- **THE PROBLEM**
The records below are to be output exactly, except for their pictures.

Collected data entries:
--

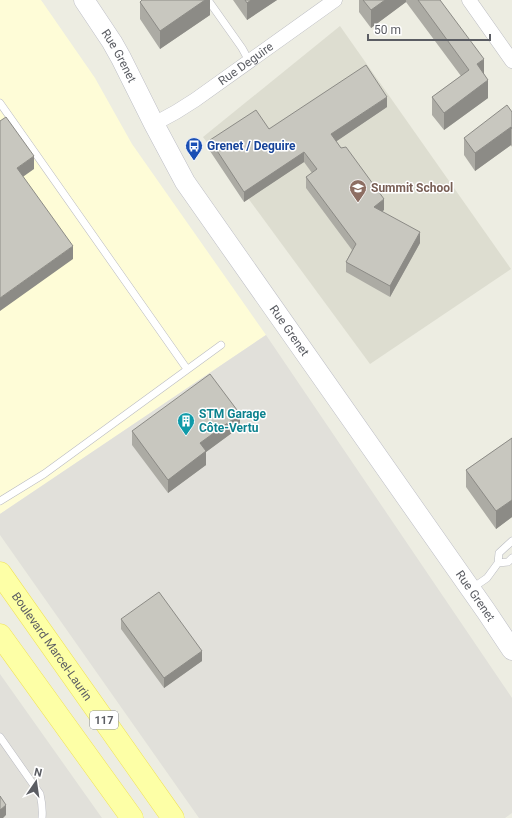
<svg xmlns="http://www.w3.org/2000/svg" width="512" height="818" viewBox="0 0 512 818" font-family="Roboto,sans-serif">
<style>
.commercial{fill:#fefcd7}
.industrial{fill:#e1e0da}
.education{fill:#ddddd0}
.lines{fill:none;stroke-linecap:round;stroke-linejoin:round}
.lane-casing{stroke:#babbc1;stroke-width:8}
.street-casing{stroke:#babbc1;stroke-width:15}
.secondary-casing{stroke:#bdbec6;stroke-width:21}
.primary-casing{stroke:#f1e357;stroke-width:23}
.lane{stroke:#fff;stroke-width:7}
.street{stroke:#fff;stroke-width:14}
.secondary{stroke:#fff;stroke-width:20}
.primary{stroke:#fdffa6;stroke-width:22}
.wall{fill:#acaba4}
.shaded-wall{fill:#8c8b86}
.building{fill:#c8c7bf;stroke:#8c8b86}
.labels{text-anchor:middle;stroke-width:3;stroke-linejoin:round;paint-order:stroke}
.shield{fill:#fff;stroke:#8c8e92;stroke-width:1}
.shield-label{font-size:11px;font-weight:bold;fill:#5b5d63}
.street-label{font-size:12px;fill:#5b5d63;stroke:#fff}
.transit-label{font-size:12px;font-weight:bold;fill:#164399;stroke:#fff;text-anchor:start}
.education-label{font-size:12px;font-weight:bold;fill:#785e54;stroke:#fff;text-anchor:start}
.culture-label{font-size:12px;font-weight:bold;fill:#0d838f;stroke:#fff;text-anchor:start}
</style>
<rect width="100%" height="100%" fill="#edede2"/>
<path class="commercial" d="M0,0H41L95,78L132,144L266,335L0,514Z"/>
<path class="industrial" d="M266,335L512,698V813L505,818H199L0,535V514Z
M0,674L102,818H0Z"/>
<path class="education" d="M340,26L511,269L370,364L203,137Z"/>
<g class="lines">
<g class="lane-casing">
<path id="lane" d="M208,0L242,48L249,61
M0,103L187,369
M0,501L44,474L221,345
M498,563L508,562L512,558
M471,589L487,578L498,563L499,553L512,541
M0,737L40,794C42,803 43,809 42,818"/>
</g>
<g class="street-casing">
<g id="street">
<path d="M469,0L512,61"/>
<path id="s1" d="M154,124L176,112L195,100L335,0"/>
</g>
</g>
<g class="secondary-casing">
<g id="secondary">
<path id="s2" d="M84,0L112,42L121,58L154,124L185,182L486,611L512,650"/>
</g>
</g>
<g class="primary-casing">
<g id="primary">
<path id="s3" d="M0,573L173,818"/>
<path d="M0,635L132,818"/>
</g>
</g>
<use href="#lane" class="lane"/>
<use href="#street" class="street"/>
<use href="#secondary" class="secondary"/>
<use href="#primary" class="primary"/>
</g>
<path class="wall" d="M210,0V15L160,49L140,19V2Z
M233,0H277L247,20Z
M359,0H440L484,73L488,98L444,130L432,115V97L461,76L406,2L371,28L359,12Z
M387,107L336,141L384,210L382,211L420,243L390,297L346,272V262L352,250L306,188V177L312,173L304,162L244,202L210,151V140Z
M512,112V147L511,145L475,171L464,155V138Z
M240,427L206,452V465L168,493L132,445V431Z
M512,438V517L496,529L466,487V470Z
M121,619L202,661L164,688L121,629Z"/>
<path class="shaded-wall" d="M205,0H210V15L160,49V31Z
M251,0H277L247,20V3Z
M385,0H406V2L371,28V10Z
M484,59V77L477,64Z
M488,80V98L444,130V113Z
M387,97V107L331,145V134Z
M511,127V145L475,171V153Z
M304,152V162L244,202V192Z
M34,156V169L17,181V168Z
M384,199V210L374,217V207Z
M420,232V243L390,297V286Z
M73,246V259L0,311V298Z
M240,414V427L206,452V465L168,493V480L200,443Z
M512,500V517L496,529V511Z
M202,651V661L164,688V678Z
M6,805V815L3,818H0V810Z"/>
<path class="building" d="M142,0H205L160,31L140,2Z
M245,0H251L247,3Z
M363,0H385L371,10Z
M418,0H440L484,59L477,64L488,80L444,113L432,97L469,70Z
M366,65L387,97L331,134L341,148L346,147L384,199L374,207L420,232L390,286L346,262L356,244L306,177L317,169L304,152L244,192L210,140L256,110L269,129Z
M507,105L512,112V129L511,127L475,153L464,138Z
M6,117L34,156L17,168L73,246L0,298V121Z
M210,374L240,414L200,443L206,451L168,480L132,431Z
M512,438V500L496,511L466,470Z
M159,592L202,651L164,678L121,619Z
M0,796L6,805L0,810Z"/>
<defs>
<g id="bus-pin" transform="scale(0.9)"><path d="M0 17L-7.5 6A9.5 9.5 0 1 1 7.5 6Z" fill="#1a4fb4" stroke="#fff"/><path d="M-5-6H5V4H4V6H2V4H-2V6H-4V4H-5ZM-3.5-4V0h7V-4ZM-3.5 1.2v1.5H-2V1.2ZM2 1.2v1.5H3.5V1.2Z" fill="#fff"/></g>
<g id="school-pin" transform="scale(0.9)"><path d="M0 17L-7.5 6A9.5 9.5 0 1 1 7.5 6Z" fill="#8d6e63" stroke="#fff"/><path d="M0-5L7-2L0 1L-7-2ZM-4 1L0 2.5L4 1V4Q0 6-4 4Z" fill="#fff"/></g>
<g id="building-pin" transform="scale(0.9)"><path d="M0 17L-7.5 6A9.5 9.5 0 1 1 7.5 6Z" fill="#0f9aa8" stroke="#fff"/><path d="M-4-6H4V6H1V3H-1V6H-4ZM-2.5-4.3h1.7v1.8h-1.7ZM.8-4.3h1.7v1.8H.8ZM-2.5-1h1.7V.8h-1.7ZM.8-1h1.7V.8H.8Z" fill="#fff"/></g>
</defs>
<g fill-rule="evenodd">
<use href="#bus-pin" x="194" y="146"/>
<use href="#school-pin" x="358" y="188"/>
<use href="#building-pin" x="186" y="421"/>
</g>
<g class="labels">
<rect class="shield" x="90" y="711" width="28" height="18" rx="3"/>
<g class="shield-label">
<text x="104" y="724">117</text>
</g>
<g class="street-label">
<text dy="4" stroke="none"><textPath href="#s2" startOffset="66">Rue Grenet</textPath></text>
<text dy="4" stroke="none"><textPath href="#s1" startOffset="110">Rue Deguire</textPath></text>
<text dy="4" stroke="none"><textPath href="#s2" startOffset="390">Rue Grenet</textPath></text>
<text dy="4" stroke="none"><textPath href="#s2" startOffset="714">Rue Grenet</textPath></text>
<text dy="4" stroke="none"><textPath href="#s3" startOffset="90">Boulevard Marcel-Laurin</textPath></text>
</g>
<g class="transit-label">
<text x="207" y="150">Grenet / Deguire</text>
</g>
<g class="education-label">
<text x="371" y="192">Summit School</text>
</g>
<g class="culture-label">
<text x="199" y="418">STM Garage<tspan x="199" dy="14">Côte-Vertu</tspan></text>
</g>
</g>
<g transform="translate(36 782) rotate(13)" stroke="#ffffff" stroke-width="3" paint-order="stroke">
<path d="M0-3L7 15L0 10L-7 15Z" fill="#5b5d63"/>
<text y="-6" font-size="11" font-weight="bold" text-anchor="middle" fill="#5b5d63">N</text>
</g>
<path d="M368 34v6h122v-6" fill="none" stroke="#5b5d63" stroke-width="2"/>
<text x="374" y="34" font-size="12" fill="#5b5d63" stroke="#ffffff" stroke-width="3" paint-order="stroke">50 m</text>
</svg>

--

- **RESPONSE TO THE EXERCISE**
<svg xmlns="http://www.w3.org/2000/svg" width="512" height="818" viewBox="0 0 512 818" font-family="Roboto,sans-serif">
<style>
.commercial{fill:#fefcd7}
.industrial{fill:#e1e0da}
.education{fill:#ddddd0}
.lines{fill:none;stroke-linecap:round;stroke-linejoin:round}
.lane-casing{stroke:#babbc1;stroke-width:8}
.street-casing{stroke:#babbc1;stroke-width:15}
.secondary-casing{stroke:#bdbec6;stroke-width:21}
.primary-casing{stroke:#f1e357;stroke-width:23}
.lane{stroke:#fff;stroke-width:7}
.street{stroke:#fff;stroke-width:14}
.secondary{stroke:#fff;stroke-width:20}
.primary{stroke:#fdffa6;stroke-width:22}
.wall{fill:#acaba4}
.shaded-wall{fill:#8c8b86}
.building{fill:#c8c7bf;stroke:#8c8b86}
.labels{text-anchor:middle;stroke-width:3;stroke-linejoin:round;paint-order:stroke}
.shield{fill:#fff;stroke:#8c8e92;stroke-width:1}
.shield-label{font-size:11px;font-weight:bold;fill:#5b5d63}
.street-label{font-size:12px;fill:#5b5d63;stroke:#fff}
.transit-label{font-size:12px;font-weight:bold;fill:#164399;stroke:#fff;text-anchor:start}
.education-label{font-size:12px;font-weight:bold;fill:#785e54;stroke:#fff;text-anchor:start}
.culture-label{font-size:12px;font-weight:bold;fill:#0d838f;stroke:#fff;text-anchor:start}
</style>
<rect width="100%" height="100%" fill="#edede2"/>
<path class="commercial" d="M0,0H41L95,78L132,144L266,335L0,514Z"/>
<path class="industrial" d="M266,335L512,698V813L505,818H199L0,535V514Z
M0,674L102,818H0Z"/>
<path class="education" d="M340,26L511,269L370,364L203,137Z"/>
<g class="lines">
<g class="lane-casing">
<path id="lane" d="M208,0L242,48L249,61
M0,103L187,369
M0,501L44,474L221,345
M498,563L508,562L512,558
M471,589L487,578L498,563L499,553L512,541
M0,737L40,794C42,803 43,809 42,818"/>
</g>
<g class="street-casing">
<g id="street">
<path d="M469,0L512,61"/>
<path id="s1" d="M154,124L176,112L195,100L335,0"/>
</g>
</g>
<g class="secondary-casing">
<g id="secondary">
<path id="s2" d="M84,0L112,42L121,58L154,124L185,182L486,611L512,650"/>
</g>
</g>
<g class="primary-casing">
<g id="primary">
<path id="s3" d="M0,573L173,818"/>
<path d="M0,635L132,818"/>
</g>
</g>
<use href="#lane" class="lane"/>
<use href="#street" class="street"/>
<use href="#secondary" class="secondary"/>
<use href="#primary" class="primary"/>
</g>
<path class="wall" d="M210,0V15L160,49L140,19V2Z
M233,0H277L247,20Z
M359,0H440L484,73L488,98L444,130L432,115V97L461,76L406,2L371,28L359,12Z
M387,107L336,141L384,210L382,211L420,243L390,297L346,272V262L352,250L306,188V177L312,173L304,162L244,202L210,151V140Z
M512,112V147L511,145L475,171L464,155V138Z
M240,427L206,452V465L168,493L132,445V431Z
M512,438V517L496,529L466,487V470Z
M121,619L202,661L164,688L121,629Z"/>
<path class="shaded-wall" d="M205,0H210V15L160,49V31Z
M251,0H277L247,20V3Z
M385,0H406V2L371,28V10Z
M484,59V77L477,64Z
M488,80V98L444,130V113Z
M387,97V107L331,145V134Z
M511,127V145L475,171V153Z
M304,152V162L244,202V192Z
M34,156V169L17,181V168Z
M384,199V210L374,217V207Z
M420,232V243L390,297V286Z
M73,246V259L0,311V298Z
M240,414V427L206,452V465L168,493V480L200,443Z
M512,500V517L496,529V511Z
M202,651V661L164,688V678Z
M6,805V815L3,818H0V810Z"/>
<path class="building" d="M142,0H205L160,31L140,2Z
M245,0H251L247,3Z
M363,0H385L371,10Z
M418,0H440L484,59L477,64L488,80L444,113L432,97L469,70Z
M366,65L387,97L331,134L341,148L346,147L384,199L374,207L420,232L390,286L346,262L356,244L306,177L317,169L304,152L244,192L210,140L256,110L269,129Z
M507,105L512,112V129L511,127L475,153L464,138Z
M6,117L34,156L17,168L73,246L0,298V121Z
M210,374L240,414L200,443L206,451L168,480L132,431Z
M512,438V500L496,511L466,470Z
M159,592L202,651L164,678L121,619Z
M0,796L6,805L0,810Z"/>
<defs>
<g id="bus-pin" transform="scale(0.9)"><path d="M0 17L-7.5 6A9.5 9.5 0 1 1 7.5 6Z" fill="#1a4fb4" stroke="#fff"/><path d="M-5-6H5V4H4V6H2V4H-2V6H-4V4H-5ZM-3.5-4V0h7V-4ZM-3.5 1.2v1.5H-2V1.2ZM2 1.2v1.5H3.5V1.2Z" fill="#fff"/></g>
<g id="school-pin" transform="scale(0.9)"><path d="M0 17L-7.5 6A9.5 9.5 0 1 1 7.5 6Z" fill="#8d6e63" stroke="#fff"/><path d="M0-5L7-2L0 1L-7-2ZM-4 1L0 2.5L4 1V4Q0 6-4 4Z" fill="#fff"/></g>
<g id="building-pin" transform="scale(0.9)"><path d="M0 17L-7.5 6A9.5 9.5 0 1 1 7.5 6Z" fill="#0f9aa8" stroke="#fff"/><path d="M-4-6H4V6H1V3H-1V6H-4ZM-2.5-4.3h1.7v1.8h-1.7ZM.8-4.3h1.7v1.8H.8ZM-2.5-1h1.7V.8h-1.7ZM.8-1h1.7V.8H.8Z" fill="#fff"/></g>
</defs>
<g fill-rule="evenodd">
<use href="#bus-pin" x="194" y="146"/>
<use href="#school-pin" x="358" y="188"/>
<use href="#building-pin" x="186" y="421"/>
</g>
<g class="labels">
<rect class="shield" x="90" y="711" width="28" height="18" rx="3"/>
<g class="shield-label">
<text x="104" y="724">117</text>
</g>
<g class="street-label">
<text dy="4" stroke="none"><textPath href="#s2" startOffset="66">Rue Grenet</textPath></text>
<text dy="4" stroke="none"><textPath href="#s1" startOffset="110">Rue Deguire</textPath></text>
<text dy="4" stroke="none"><textPath href="#s2" startOffset="390">Rue Grenet</textPath></text>
<text dy="4" stroke="none"><textPath href="#s2" startOffset="714">Rue Grenet</textPath></text>
<text dy="4" stroke="none"><textPath href="#s3" startOffset="90">Boulevard Marcel-Laurin</textPath></text>
</g>
<g class="transit-label">
<text x="207" y="150">Grenet / Deguire</text>
</g>
<g class="education-label">
<text x="371" y="192">Summit School</text>
</g>
<g class="culture-label">
<text x="199" y="418">STM Garage<tspan x="199" dy="14">Côte-Vertu</tspan></text>
</g>
</g>
<g transform="translate(36 782) rotate(13)" stroke="#ffffff" stroke-width="3" paint-order="stroke">
<path d="M0-3L7 15L0 10L-7 15Z" fill="#5b5d63"/>
<text y="-6" font-size="11" font-weight="bold" text-anchor="middle" fill="#5b5d63">N</text>
</g>
<path d="M368 34v6h122v-6" fill="none" stroke="#5b5d63" stroke-width="2"/>
<text x="374" y="34" font-size="12" fill="#5b5d63" stroke="#ffffff" stroke-width="3" paint-order="stroke">50 m</text>
</svg>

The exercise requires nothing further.